Directions for this task ▸ Extract the text on the resolution concerning the equality of women and reproduce all of it word for word.

One of the things to come out of Annual Conference this year was the “Resolution Concerning the Equality of Women”. You can find the full resolution HERE, but this is an excerpt of what it says,
“[We] affirm that both women and men are created in the image of God and are of equal worth, we affirm the ordination of women, we affirm open itinerancy, and affirm the equality and calling of women both in our own region and throughout the world.”
This comes shortly after the Alabama West Florida Conference was one of the few conferences to vote no to Amendment I from the last General conference. (For the non-methodist people who stumble upon this blog, annual conference is a yearly gathering of local churches that is almost like state governments creating laws and bills and reporting. General Conference is the national scale, similar to the US senate.)
While there is one sentence about the gender of God that likely inhibited the amendment from passing, both were about gender equality and affirming that women belong in ministry and are of equal value in the eye of God.
The fact that the AWF conference passed this resolution, as well as general conference proposing Amendment I, brings a whole bag of mixed emotions for me. I am thrilled that the resolution passed, I wish the amendment would have passed as well but I understand some of the reservations that people have expressed. But it saddens me that we even have to create these amendments and resolutions in the first place.

Records contained in a dataset:
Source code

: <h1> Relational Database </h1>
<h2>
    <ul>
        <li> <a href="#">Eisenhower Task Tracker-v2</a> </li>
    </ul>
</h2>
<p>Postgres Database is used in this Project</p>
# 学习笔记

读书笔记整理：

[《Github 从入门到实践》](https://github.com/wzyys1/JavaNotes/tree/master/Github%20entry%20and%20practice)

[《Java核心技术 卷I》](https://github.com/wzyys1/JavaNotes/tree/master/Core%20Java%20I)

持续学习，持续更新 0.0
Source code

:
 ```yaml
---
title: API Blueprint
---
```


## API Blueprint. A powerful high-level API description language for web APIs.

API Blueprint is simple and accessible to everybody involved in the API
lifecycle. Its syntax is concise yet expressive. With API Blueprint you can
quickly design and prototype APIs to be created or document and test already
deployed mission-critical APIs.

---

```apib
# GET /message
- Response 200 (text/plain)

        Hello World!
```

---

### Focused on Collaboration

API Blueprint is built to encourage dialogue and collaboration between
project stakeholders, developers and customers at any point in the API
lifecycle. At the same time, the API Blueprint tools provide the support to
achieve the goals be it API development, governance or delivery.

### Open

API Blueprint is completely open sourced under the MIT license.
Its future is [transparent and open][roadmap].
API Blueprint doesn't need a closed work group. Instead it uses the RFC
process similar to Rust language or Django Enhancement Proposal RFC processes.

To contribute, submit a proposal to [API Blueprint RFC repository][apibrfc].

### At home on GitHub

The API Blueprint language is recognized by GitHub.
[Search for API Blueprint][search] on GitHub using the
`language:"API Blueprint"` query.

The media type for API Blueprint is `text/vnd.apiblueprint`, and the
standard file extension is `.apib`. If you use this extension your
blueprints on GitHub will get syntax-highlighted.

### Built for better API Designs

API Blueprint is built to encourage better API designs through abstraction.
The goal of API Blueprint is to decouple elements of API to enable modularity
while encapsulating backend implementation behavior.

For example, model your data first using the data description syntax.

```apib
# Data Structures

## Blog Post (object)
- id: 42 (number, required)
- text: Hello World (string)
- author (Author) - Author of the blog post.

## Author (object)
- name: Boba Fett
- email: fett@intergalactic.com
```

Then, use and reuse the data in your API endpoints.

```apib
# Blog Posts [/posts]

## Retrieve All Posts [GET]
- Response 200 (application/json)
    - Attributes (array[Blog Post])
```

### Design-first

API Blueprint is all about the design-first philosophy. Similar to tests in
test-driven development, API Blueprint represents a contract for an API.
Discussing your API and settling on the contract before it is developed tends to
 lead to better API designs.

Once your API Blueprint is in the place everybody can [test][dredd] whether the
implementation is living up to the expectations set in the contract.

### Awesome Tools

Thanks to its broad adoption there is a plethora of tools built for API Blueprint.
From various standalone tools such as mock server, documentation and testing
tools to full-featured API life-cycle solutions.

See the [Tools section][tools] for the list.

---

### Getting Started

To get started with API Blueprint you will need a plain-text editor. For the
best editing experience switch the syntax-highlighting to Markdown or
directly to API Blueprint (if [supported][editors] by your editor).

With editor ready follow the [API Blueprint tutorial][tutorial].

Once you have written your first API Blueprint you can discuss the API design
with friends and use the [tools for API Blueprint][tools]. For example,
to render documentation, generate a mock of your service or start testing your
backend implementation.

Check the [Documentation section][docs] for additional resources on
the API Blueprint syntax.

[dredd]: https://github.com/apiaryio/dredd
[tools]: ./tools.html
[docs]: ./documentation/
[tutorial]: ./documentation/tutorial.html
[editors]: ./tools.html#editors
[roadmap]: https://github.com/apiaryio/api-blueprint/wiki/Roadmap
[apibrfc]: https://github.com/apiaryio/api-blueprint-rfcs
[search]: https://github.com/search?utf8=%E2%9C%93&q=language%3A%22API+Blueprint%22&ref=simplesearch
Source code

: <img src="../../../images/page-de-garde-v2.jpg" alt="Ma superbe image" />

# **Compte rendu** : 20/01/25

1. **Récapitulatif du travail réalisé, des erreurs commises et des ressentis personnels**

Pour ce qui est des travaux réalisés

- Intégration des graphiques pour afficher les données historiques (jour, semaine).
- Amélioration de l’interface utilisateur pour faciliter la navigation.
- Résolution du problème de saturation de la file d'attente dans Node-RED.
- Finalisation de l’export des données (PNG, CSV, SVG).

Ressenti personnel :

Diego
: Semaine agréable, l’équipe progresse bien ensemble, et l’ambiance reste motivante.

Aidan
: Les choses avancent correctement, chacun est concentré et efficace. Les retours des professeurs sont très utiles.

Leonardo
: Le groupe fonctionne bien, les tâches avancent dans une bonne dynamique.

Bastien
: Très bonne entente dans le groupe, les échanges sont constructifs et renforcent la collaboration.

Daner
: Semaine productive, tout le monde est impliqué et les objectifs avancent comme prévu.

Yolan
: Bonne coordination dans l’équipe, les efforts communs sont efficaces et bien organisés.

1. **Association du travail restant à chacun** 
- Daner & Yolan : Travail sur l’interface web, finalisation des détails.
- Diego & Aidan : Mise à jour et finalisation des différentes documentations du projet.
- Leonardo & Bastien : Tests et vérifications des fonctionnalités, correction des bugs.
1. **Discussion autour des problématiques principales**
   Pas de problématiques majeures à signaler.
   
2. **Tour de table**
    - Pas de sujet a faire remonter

Task solution ▸
One of the things to come out of Annual Conference this year was the “Resolution Concerning the Equality of Women”. You can find the full resolution HERE, but this is an excerpt of what it says,
“[We] affirm that both women and men are created in the image of God and are of equal worth, we affirm the ordination of women, we affirm open itinerancy, and affirm the equality and calling of women both in our own region and throughout the world.”
This comes shortly after the Alabama West Florida Conference was one of the few conferences to vote no to Amendment I from the last General conference. (For the non-methodist people who stumble upon this blog, annual conference is a yearly gathering of local churches that is almost like state governments creating laws and bills and reporting. General Conference is the national scale, similar to the US senate.)
While there is one sentence about the gender of God that likely inhibited the amendment from passing, both were about gender equality and affirming that women belong in ministry and are of equal value in the eye of God.
The fact that the AWF conference passed this resolution, as well as general conference proposing Amendment I, brings a whole bag of mixed emotions for me. I am thrilled that the resolution passed, I wish the amendment would have passed as well but I understand some of the reservations that people have expressed. But it saddens me that we even have to create these amendments and resolutions in the first place.